By Ron Bingham
This show should come with a warning to those of a nervous disposition to not sit in the front row of the very small, hot and intimate theatre, as the cast perform what I can only describe as shouty and confrontational acting.
The play starts with a very entertaining animated song about a house full of mad and evil characters. The projector screen is then used throughout the play with short animated sequences and some helpful scene setting captions. The five cast members played a number of roles in a story which appeared to go something like this: A young man anxiously awaits the return of his father, who has been away at war for twenty years, hoping for some affection. His father is an evil man who has come up with a plot to rid the world of his enemies by making voodoo dolls of them and destroying them. He wishes to see if the same evil blood flows through the veins of his son. His son, a weak and tender man, fails the test and is tempted by his father’s enemies to help them overthrow his father.

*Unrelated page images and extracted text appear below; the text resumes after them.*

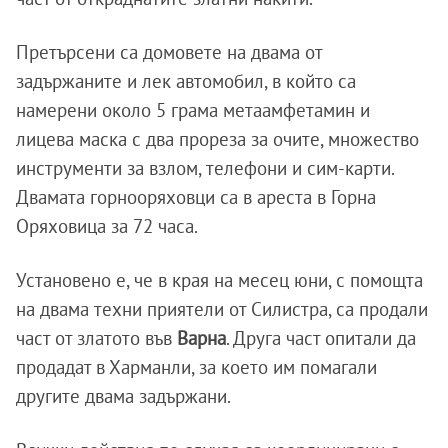
Претърсени са домовете на двама от
задържаните и лек автомобил, в който са
намерени около 5 грама метаамфетамин и
лицева маска с два прореза за очите, множество
инструменти за взлом, телефони и сим-карти.
Двамата горнооряховци са в ареста в Горна
Оряховица за 72 часа.
Установено е, че в края на месец юни, с помощта
на двама техни приятели от Силистра, са продали
част от златото във
Варна
. Друга част опитали да
продадат в Харманли, за което им помагали
другите двама задържани.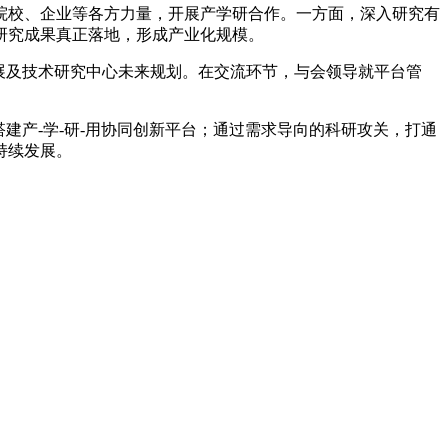
校、企业等各方力量，开展产学研合作。一方面，深入研究有
研究成果真正落地，形成产业化规模。
展及技术研究中心未来规划。在交流环节，与会领导就平台管
产-学-研-用协同创新平台；通过需求导向的科研攻关，打通
持续发展。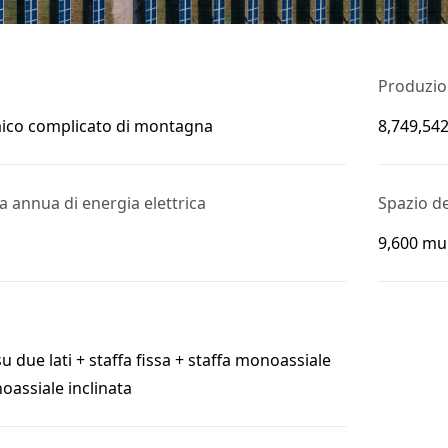
Produzion
aico complicato di montagna
8,749,5
 annua di energia elettrica
Spazio d
9,600 mu
 due lati + staffa fissa + staffa monoassiale
oassiale inclinata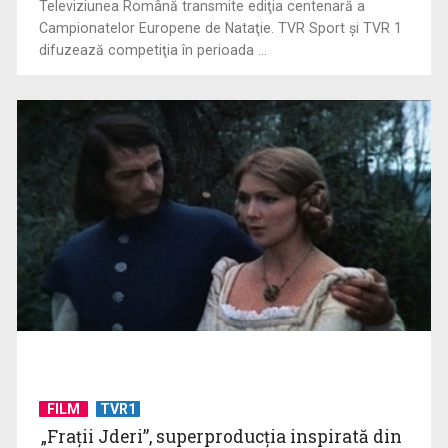
Televiziunea Română transmite ediţia centenară a
Campionatelor Europene de Nataţie. TVR Sport şi TVR 1
difuzează competiţia în perioada ...
Notele la Bacalaureat, publicate de Ministerul Educației
LUCIAN PÎRVOIU
Lucian Pîrvoiu este jurnalist al Ştirilor TVR ...
FILM
TVR1
Rata şomajului a urcat la 6,4%
„Frații Jderi”, superproducția inspirată din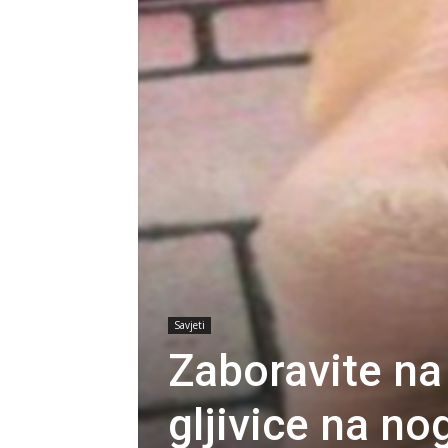
Savjeti
Zaboravite na 
gljivice na n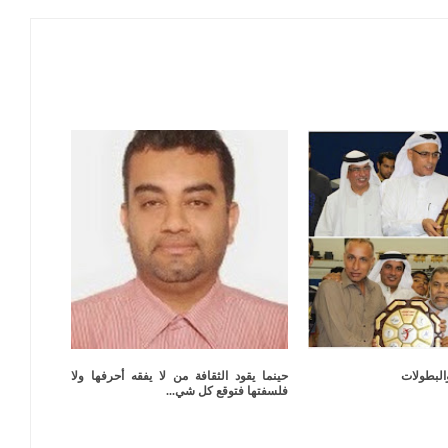
البطولات
حينما يقود الثقافة من لا يفقه أحرفها ولا
فلسفتها فتوقع كل شي...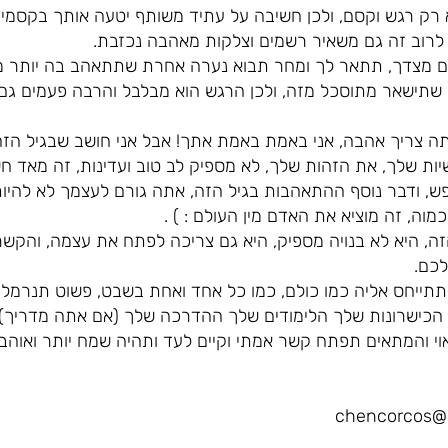
 רק רגש וקסם, ולכן חשיבה על עתיד משותף יטעה אותך בקסמי שו
לרוב זה גם משאיר רשמים וצלקות מאהבה נכזבת.
ם מצדך, תתאר לך ומחר תבוא נערה אחרת שתתאהב בה יותר מה
 שתישאר מתוסכל מזה, ולכן הרגש הוא מבלבל והרבה פעמים גם 
תה צריך אהבה, אני באמת באמת אתך! אבל אני חושב שבגיל הז
ות שלך, את הזהות שלך, לא מספיק לב טוב ועדינות, זה מאד חשו
 בנפש, ודבר נוסף ההתאהבות בגיל הזה, אתה גורם לעצמך לא לה
מוה, זה מוציא את האדם מין העולם : ) .
ה, היא לא בנויה מספיק, היא גם צריכה לפתח את עצמה, והקשר ה
לכם.
תתייחס אליה כמו כולם, כמו כל אחד ואחת בשבט, פשוט תנרמ
 הכישרונות שלך הלימודים שלך ההדרכה שלך (אם אתה מדריך) ה
וי והמתאים תפתח קשר אמתי וקיים לעד ותהיה שמח יותר ואוהב י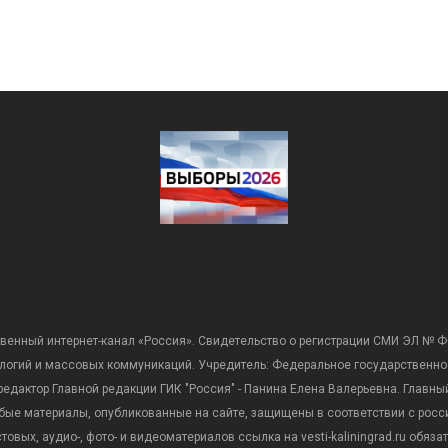
венный интернет-канал «Россия». Свидетельство о регистрации СМИ ЭЛ № Ф
ологий и массовых коммуникаций. Учредитель: Федеральное государственно
дактор Главной редакции ГИК "Россия" - Панина Елена Валерьевна. Главный 
 любые материалы, опубликованные на сайте, защищены в соответствии с р
вых, аудио-, фото- и видеоматериалов ссылка на vesti-kaliningrad.ru обяз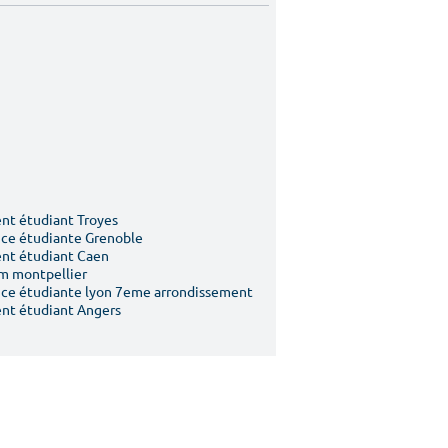
t étudiant Troyes
ce étudiante Grenoble
nt étudiant Caen
m montpellier
ce étudiante lyon 7eme arrondissement
nt étudiant Angers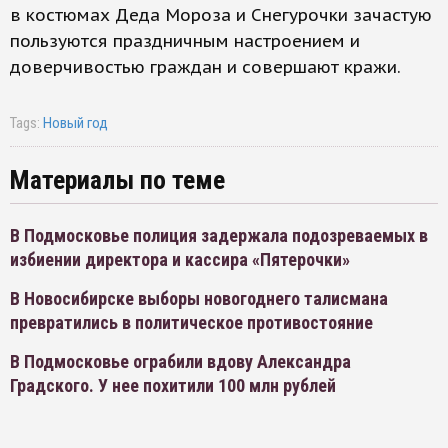
в костюмах Деда Мороза и Снегурочки зачастую
пользуются праздничным настроением и
доверчивостью граждан и совершают кражи.
Tags:
Новый год
Материалы по теме
В Подмосковье полиция задержала подозреваемых в
избиении директора и кассира «Пятерочки»
В Новосибирске выборы новогоднего талисмана
превратились в политическое противостояние
В Подмосковье ограбили вдову Александра
Градского. У нее похитили 100 млн рублей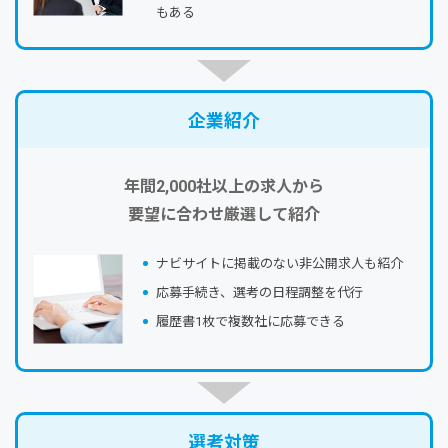
もある
企業紹介
年間2,000社以上の求人から
要望に合わせ厳選して紹介
ナビサイトに掲載のない⾮公開求⼈も紹介
応募⼿続き、選考の⽇程調整を代⾏
履歴書1枚で複数社に応募できる
選考対策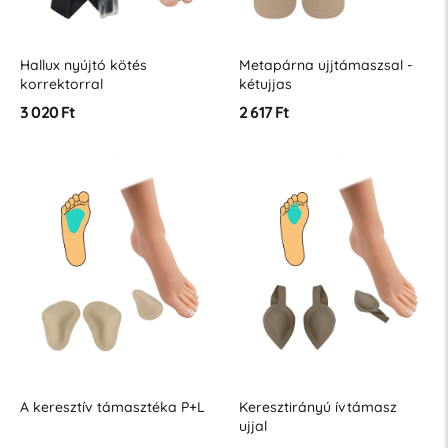
Hallux nyújtó kötés
Metapárna ujjtámaszsal -
korrektorral
kétujjas
3 020 Ft
2 617 Ft
A keresztív támasztéka P+L
Keresztirányú ívtámasz
ujjal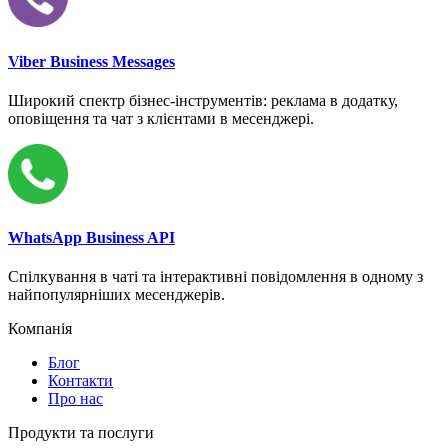
Viber Business Messages
Широкий спектр бізнес-інструментів: реклама в додатку,
оповіщення та чат з клієнтами в месенджері.
WhatsApp Business API
Спілкування в чаті та інтерактивні повідомлення в одному з
найпопулярніших месенджерів.
Компанія
Блог
Контакти
Про нас
Продукти та послуги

Now, that’s what I think the plot is meant to be, but there are also a lot of scenes involving cockney chimney sweeps and a goblin, and I won’t even mention the Mad nurse from Northern Ireland who is obsessed with cream. And then there are the people who come back from the dead as multiples of themselves…? The poison taster class?? I’m not really sure it was meant to make sense to normal rational sane people. but that doesn’t matter. The actors all went to the school of “if we shout it, it will show we are passionate about the parts we are playing and, after all, that’s the only emotion that needs to be conveyed from a stage”, so don’t expect to see any love scenes (apart from the rather passionate love scenes which appear in the show).
It’s a mad, loud and funny hour of sketches which will eventually coalesce into a finale that will leave you bemused but entertained.
In the interest of making a full disclosure, I happen to work with the director of this show, a fact I didn’t know until I was standing in the queue just prior to entry. The people you meet, eh?
House of Nostril is being performed at The Pleasance Courtyard at 3.45pm.